Maybe you have a new website. Maybe you launched your website some time ago, but you don’t hear “I found you on Google” and you wonder whether anyone ever visits. Everyone starts from zero and it can take a while to get momentum. Read on for a step-by-step plan to build your website into a valuable asset when you’re starting from zero.

Where are you now?

Make sure you have web analytics installed. Without them, you have no idea how your website is performing. We have met people who have been online for years with just a handful of visits each week.

We recommend Google Analytics. It’s free, and it provides lots of information. We also like HubSpot’s LeadIn, which is also currently free. Your web host may offer analytics, too. None of these tools will provide any benefit until they’re installed, so you should get them in place as soon as possible. After a couple of weeks, you’ll have enough data to see where you are. If you’re getting 100 or more visits a day, you’re not at zero. If you see 10 or fewer, you are.

Make sure to filter your own visits and the visits made by your team out of the data. If your receptionist opens your website every day in the morning and after lunch, you’re not getting visits from two potential clients each day. Your analytics will make it look as though you are, but that’s misleading. You want accurate data.

You should also make sure that your visitors are coming from your service area. If you’re a physical therapist in Northwest Arkansas, visitors from Brazil are not potential clients. You can set up a segment in Google Analytics to track visitors from your service area only.

Where do you want to be?

Decide on your goals for your website. Do you want 50% of your patients to check in at your website at least once a month? Would you like to get five leads a month from your website? Do you want a 30% increase in web traffic? All three of these goals are reasonable, even though they’re quite different. Determine what your website should do for you and figure out what kind of behavior from your online visitors will show measurable progress toward those goals. 

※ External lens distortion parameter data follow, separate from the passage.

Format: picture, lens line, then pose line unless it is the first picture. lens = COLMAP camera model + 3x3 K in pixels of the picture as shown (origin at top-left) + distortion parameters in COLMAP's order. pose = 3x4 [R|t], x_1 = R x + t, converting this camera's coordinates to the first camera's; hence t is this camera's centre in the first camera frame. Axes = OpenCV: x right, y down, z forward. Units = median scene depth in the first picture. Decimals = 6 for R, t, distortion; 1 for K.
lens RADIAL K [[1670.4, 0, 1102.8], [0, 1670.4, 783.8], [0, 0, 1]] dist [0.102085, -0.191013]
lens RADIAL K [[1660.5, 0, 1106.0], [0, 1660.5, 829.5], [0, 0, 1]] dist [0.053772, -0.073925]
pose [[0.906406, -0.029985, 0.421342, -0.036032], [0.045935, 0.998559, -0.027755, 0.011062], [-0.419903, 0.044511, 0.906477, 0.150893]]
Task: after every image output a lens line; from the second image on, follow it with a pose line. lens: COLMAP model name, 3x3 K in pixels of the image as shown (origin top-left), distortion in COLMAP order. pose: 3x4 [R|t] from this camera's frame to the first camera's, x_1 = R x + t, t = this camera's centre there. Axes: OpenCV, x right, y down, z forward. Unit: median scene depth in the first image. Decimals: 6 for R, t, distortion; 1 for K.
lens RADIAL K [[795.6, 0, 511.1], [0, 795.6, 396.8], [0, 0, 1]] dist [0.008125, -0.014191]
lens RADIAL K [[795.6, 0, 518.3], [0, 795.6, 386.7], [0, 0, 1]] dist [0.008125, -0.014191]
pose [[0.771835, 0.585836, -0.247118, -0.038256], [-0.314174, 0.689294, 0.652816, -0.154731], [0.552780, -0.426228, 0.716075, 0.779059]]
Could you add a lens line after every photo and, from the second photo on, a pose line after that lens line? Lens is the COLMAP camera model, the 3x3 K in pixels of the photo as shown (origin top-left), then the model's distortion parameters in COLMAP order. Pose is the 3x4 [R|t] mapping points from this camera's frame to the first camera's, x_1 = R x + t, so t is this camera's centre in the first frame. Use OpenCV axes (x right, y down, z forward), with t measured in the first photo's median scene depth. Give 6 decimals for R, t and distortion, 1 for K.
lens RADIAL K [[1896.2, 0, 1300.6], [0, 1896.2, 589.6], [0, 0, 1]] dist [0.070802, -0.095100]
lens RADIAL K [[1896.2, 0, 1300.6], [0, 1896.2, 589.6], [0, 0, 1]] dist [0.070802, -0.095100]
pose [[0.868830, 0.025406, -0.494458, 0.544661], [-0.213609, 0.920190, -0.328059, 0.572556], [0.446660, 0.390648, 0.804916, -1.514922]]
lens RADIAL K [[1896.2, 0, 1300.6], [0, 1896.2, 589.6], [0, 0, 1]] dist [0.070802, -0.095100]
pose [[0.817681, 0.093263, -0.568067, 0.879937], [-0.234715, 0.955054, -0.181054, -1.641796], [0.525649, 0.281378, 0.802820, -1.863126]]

Some of the things your website can do for you:

  • Increase brand awareness.
  • Introduce you to new patients or clients.
  • Increase thought leadership and authority.
  • Promote your cause.
  • Educate your patients.
  • Increase patient engagement.
  • Provide information about your class schedule.
  • Bring people to your events.
  • Sell products, either online or in the physical world.
  • Provide a positive image for people who search for you online.

The metrics you’ll use to measure success for these goals will be different. “Get a million visitors” probably won’t be your top website goal for any of them. But increasing traffic is a good sign that your website is healthy and effective, so you should plan on including traffic goals on your list.

Get started.

Over the long run, the best way to build traffic is to have lots of regular, fresh, original content leading to a steady increase in organic search traffic. Here are some ways to jump-start traffic to your website while you work on that:

  • Share on social media. Don’t post content that reads like an ad, and limit your “Come see my website!” posts to one per platform. Share all your new content, though.
  • Use Adwords, social media ads, or other targeted digital ads. This can be the fastest way to bring visitors to your website.
  • Find your tribe. Identify influencers in your field and get to know them. Thoughtful comments on their blog posts, social media interaction, and maybe a guest post offer can be great ways to connect. People who are interested in what they’re saying are likely to come and visit your website if you’re making valuable contributions to the community.

Now give yourself some time to build traffic. Use your analytics and the goals you set to measure progress. Do more of what works and less of what doesn’t.

We expect to see changes within a couple of weeks of beginning strategic work on building web traffic. If you stay at zero for weeks or months, consider getting professional support. The opportunity cost of a website that’s stuck on zero can be significant.